• Input records
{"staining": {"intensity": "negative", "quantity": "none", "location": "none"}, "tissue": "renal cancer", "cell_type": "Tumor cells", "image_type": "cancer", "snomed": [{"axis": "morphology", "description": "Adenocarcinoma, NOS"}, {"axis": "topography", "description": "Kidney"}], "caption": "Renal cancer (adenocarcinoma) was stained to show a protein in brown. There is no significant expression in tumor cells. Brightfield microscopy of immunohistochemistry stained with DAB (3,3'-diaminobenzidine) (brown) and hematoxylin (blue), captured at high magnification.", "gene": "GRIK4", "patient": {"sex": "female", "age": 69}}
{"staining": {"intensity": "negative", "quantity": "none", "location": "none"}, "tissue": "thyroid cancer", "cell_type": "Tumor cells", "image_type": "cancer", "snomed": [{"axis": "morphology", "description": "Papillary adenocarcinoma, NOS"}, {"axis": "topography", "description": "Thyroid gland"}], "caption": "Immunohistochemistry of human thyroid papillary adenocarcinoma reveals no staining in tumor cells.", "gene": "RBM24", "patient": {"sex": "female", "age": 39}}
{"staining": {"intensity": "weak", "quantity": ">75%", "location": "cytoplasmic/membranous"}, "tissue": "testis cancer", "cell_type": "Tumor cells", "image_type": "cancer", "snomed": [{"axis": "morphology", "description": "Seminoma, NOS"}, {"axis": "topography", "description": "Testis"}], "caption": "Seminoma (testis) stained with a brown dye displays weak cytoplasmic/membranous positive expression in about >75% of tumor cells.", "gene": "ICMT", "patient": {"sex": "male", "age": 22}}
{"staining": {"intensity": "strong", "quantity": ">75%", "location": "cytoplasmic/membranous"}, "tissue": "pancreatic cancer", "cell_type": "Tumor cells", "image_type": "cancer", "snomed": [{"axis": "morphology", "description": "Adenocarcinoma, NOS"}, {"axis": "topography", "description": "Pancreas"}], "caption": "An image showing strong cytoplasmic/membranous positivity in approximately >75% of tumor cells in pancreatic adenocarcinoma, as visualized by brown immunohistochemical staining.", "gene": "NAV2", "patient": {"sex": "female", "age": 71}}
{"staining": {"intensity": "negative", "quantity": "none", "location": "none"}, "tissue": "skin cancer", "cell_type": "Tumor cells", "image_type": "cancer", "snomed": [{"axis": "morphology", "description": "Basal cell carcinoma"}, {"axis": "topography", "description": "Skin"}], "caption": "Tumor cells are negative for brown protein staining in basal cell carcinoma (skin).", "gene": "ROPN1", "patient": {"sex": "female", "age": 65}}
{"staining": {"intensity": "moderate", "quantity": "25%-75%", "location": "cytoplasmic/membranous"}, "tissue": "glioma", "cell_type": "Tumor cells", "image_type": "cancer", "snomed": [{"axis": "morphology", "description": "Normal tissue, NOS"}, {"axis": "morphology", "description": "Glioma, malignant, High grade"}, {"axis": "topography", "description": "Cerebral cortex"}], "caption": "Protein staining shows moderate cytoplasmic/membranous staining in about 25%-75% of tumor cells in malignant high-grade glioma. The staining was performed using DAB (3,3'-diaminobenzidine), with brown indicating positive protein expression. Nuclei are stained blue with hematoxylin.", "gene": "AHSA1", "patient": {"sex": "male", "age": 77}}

• Exercise directions
The first line of the entries above and every line after it, up to and including the line with "of human thyroid", should be set down exactly.

• Reply to the exercise
{"staining": {"intensity": "negative", "quantity": "none", "location": "none"}, "tissue": "renal cancer", "cell_type": "Tumor cells", "image_type": "cancer", "snomed": [{"axis": "morphology", "description": "Adenocarcinoma, NOS"}, {"axis": "topography", "description": "Kidney"}], "caption": "Renal cancer (adenocarcinoma) was stained to show a protein in brown. There is no significant expression in tumor cells. Brightfield microscopy of immunohistochemistry stained with DAB (3,3'-diaminobenzidine) (brown) and hematoxylin (blue), captured at high magnification.", "gene": "GRIK4", "patient": {"sex": "female", "age": 69}}
{"staining": {"intensity": "negative", "quantity": "none", "location": "none"}, "tissue": "thyroid cancer", "cell_type": "Tumor cells", "image_type": "cancer", "snomed": [{"axis": "morphology", "description": "Papillary adenocarcinoma, NOS"}, {"axis": "topography", "description": "Thyroid gland"}], "caption": "Immunohistochemistry of human thyroid papillary adenocarcinoma reveals no staining in tumor cells.", "gene": "RBM24", "patient": {"sex": "female", "age": 39}}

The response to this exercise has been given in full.